Option1)   Agree with network letancy also running in different geo is not supported. Cluster will be in sync as long as both are running & good network letancy. You can verify with finding last transaction in tarjornal. If failure happens before sync completes they chances are there it will not be in sync & if dr acts as ready only then on next restore both will be in sync.  AFAIK require additional licence

Option2)  You can configure author to author replication as you do with regular replication.  From DR author to dr publish you can use chain replication. http://aemfaq.blogspot.com/2013/05/chain-replication-sample.html  Regarding licence check with sales team & I am not 100% confident

Option3)   Alternative you can block repository writes in primary author instead of shutdown. However you have to sync again from DR to primary.  Additionally you will have ip switcher to point to DR so do you really have it shutdown instead it can be taken care at network level ? 

Option4)  Personally I do not prefer this option and agree with your understanding. 

  Thanks,

Sham

Avatar

Level 3

Thanks for the info, Sham.

You're correct, I only need to ensure that the DR author is in sync with all its DR publishers. It's ok if there's some downtime or data loss.

Regarding option 2, how do I set up replication between the authors so that everything is replicated? By default only activated items are replicated. For example, if I upload an image to the DAM (but I don't activate it) how do I set up replication so that the image is copied to the DR author instance?

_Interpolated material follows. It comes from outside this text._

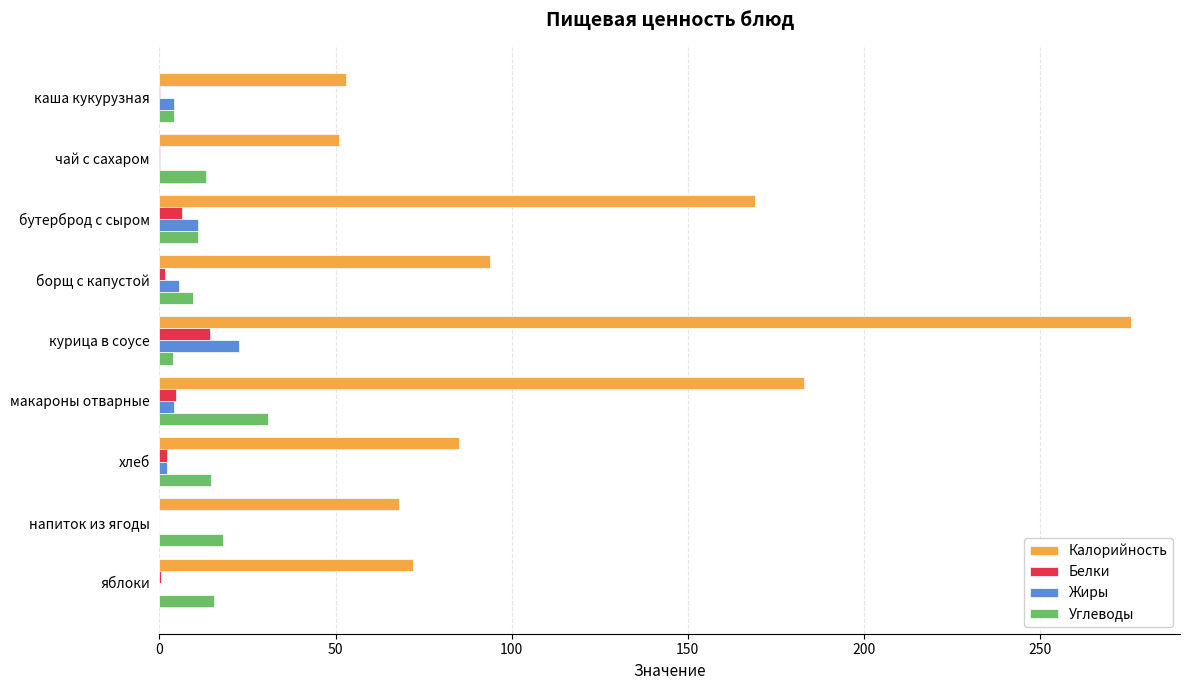

What is the sum of all Белки values?

29.6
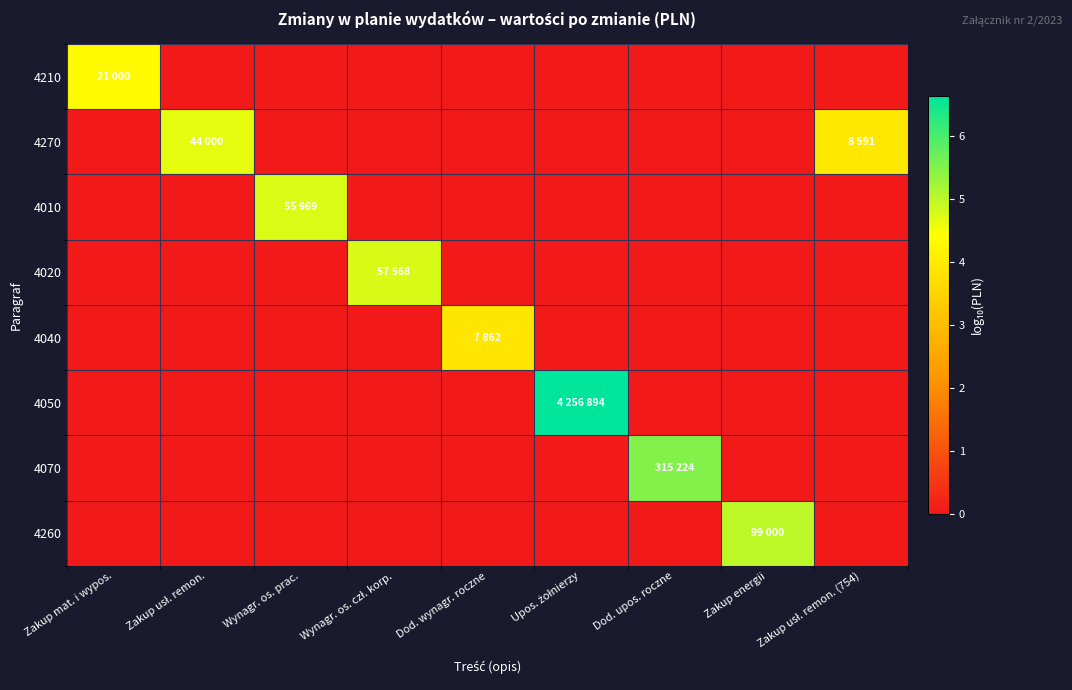

List the series in order of their peak value, highest first.

4050, 4070, 4260, 4020, 4010, 4270, 4210, 4040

For option 3, I need to prevent updates to author while I create backups for it and all its publishers. That way I'll have a set of backups that are in sync. If the primary datacenter goes down then I do a DNS switch (e.g. via http://docs.aws.amazon.com/Route53/latest/DeveloperGuide/dns-failover.html).

Thanks again.

David Frenkiel

Avatar

Employee

Keep in mind regarding #2 that replication is a lossy process - you cannot produce a complete replica based on replication. Most critically, versions and access control are completely lost. So if your DR requirements include being able to handle the case where the primary site is permanently unavailablle, then it is not a valid solution. Only #1 and #3 are lossless processes.

Avatar

Level 3

Thanks, Justin. I think we'll go with option 3. It's straightforward and there's no need for extra licenses.